Well, it is the 11th hour, but better late than never. First, look over the above criteria and see if you apply. If you do, then fire your lawyer, because they should've warned you by now! Then, focus on these critical areas of concern in the short term:
- Map Consumer Data: What data do you collect? How do you do it? Where is it stored? Whom is it shared with? All of this information you need to have handy and ready to go in case you are looked at in the future by authorities.
- Amend Privacy Disclosures: You must disclose at or before data collection what information you are collecting, where you obtain it, whom you share it with, and why.
- Allow Opt-Out: Create a link that allows users to privatize their visit, which takes them to a landing page to opt-out of having their information gathered or stored.
- Plan for User Requests: Come up with internal workflows and processes to handle users who opt-out. The law provides for specific timeframes by which you must respond accordingly.
- Train Your Team: You will need to train all employees on what the law means, why you are within the criterion to take it seriously, and how you will handle any inquiries you may receive about the handling of personal data.
Finally, for those who are in charge of the technical aspect of managing a website, here are some common requests you may see from your marketing team or legal counsel. And for marketers, where is what you need to ask for:
- A link in the footer with the terminology "Do not sell my information." The law literally calls for this to be sent to a link which allows opt-out. It must be "clear and conspicuous" to the user.
- A designated method for submitting requests.
- Additional requirements for Minors' personal information.

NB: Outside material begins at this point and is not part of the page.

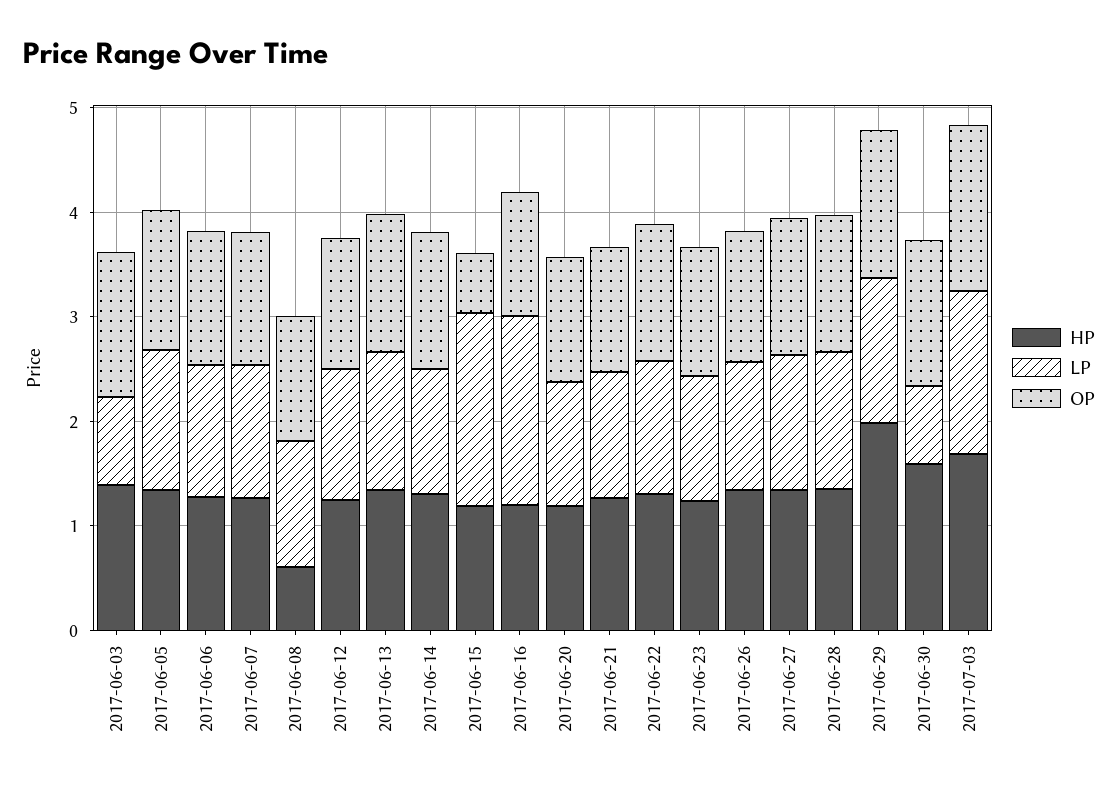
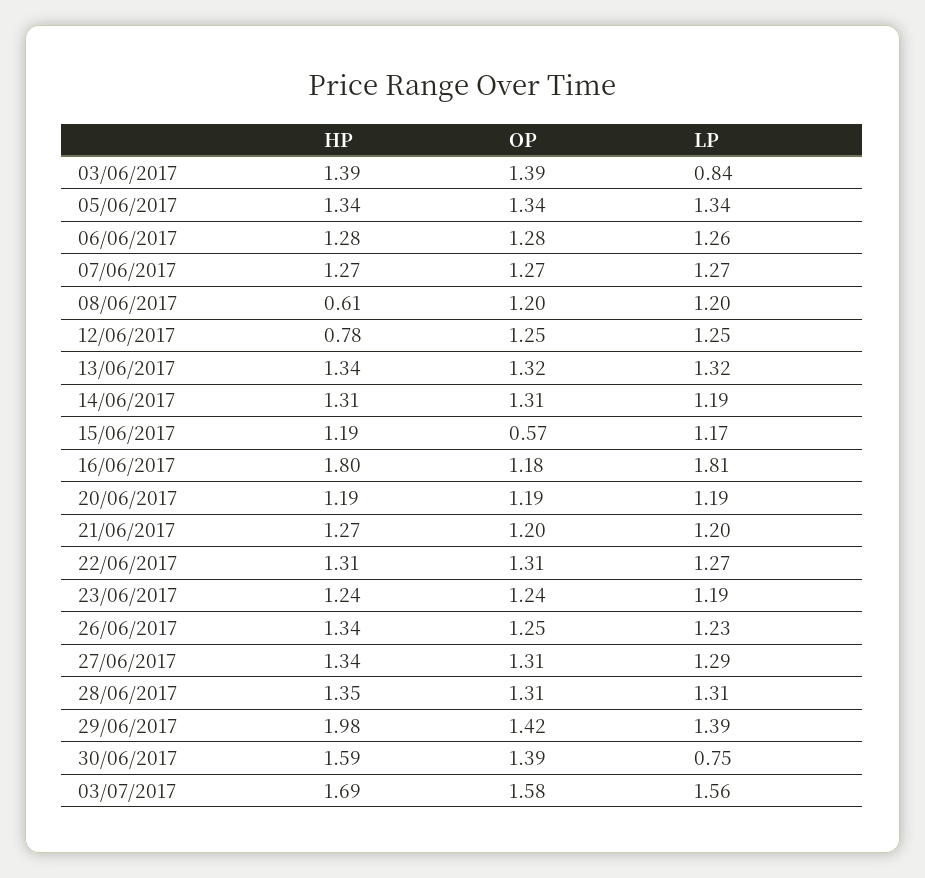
HP, 2017-06-12: 1.2 -> 0.78
LP, 2017-06-15: 1.8 -> 1.17
HP, 2017-06-16: 1.2 -> 1.8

By now, if you look, you'll see that most major corporations have instituted these measures. While they are relatively simple to enable yourself, you can also look into third-party tools that manage this process. One such service we recommend and work with is OneTrust, who coincidentally display their product in use on their site quite well.
The online world has been ripe for oversight for many years now. California, being the most significant state economy in the union, was right to address this, especially knowing that almost every company in the country would be forced to follow suit, and that almost every corporation does business there. I expect more states to follow, if not the federal government as well, soon. In the meantime, we recommend all clients consider enabling these features, not because they meet the necessary criteria but because users will now come to expect this functionality, and as such, it makes sense to have it in place for optics plus because it's the right thing to do.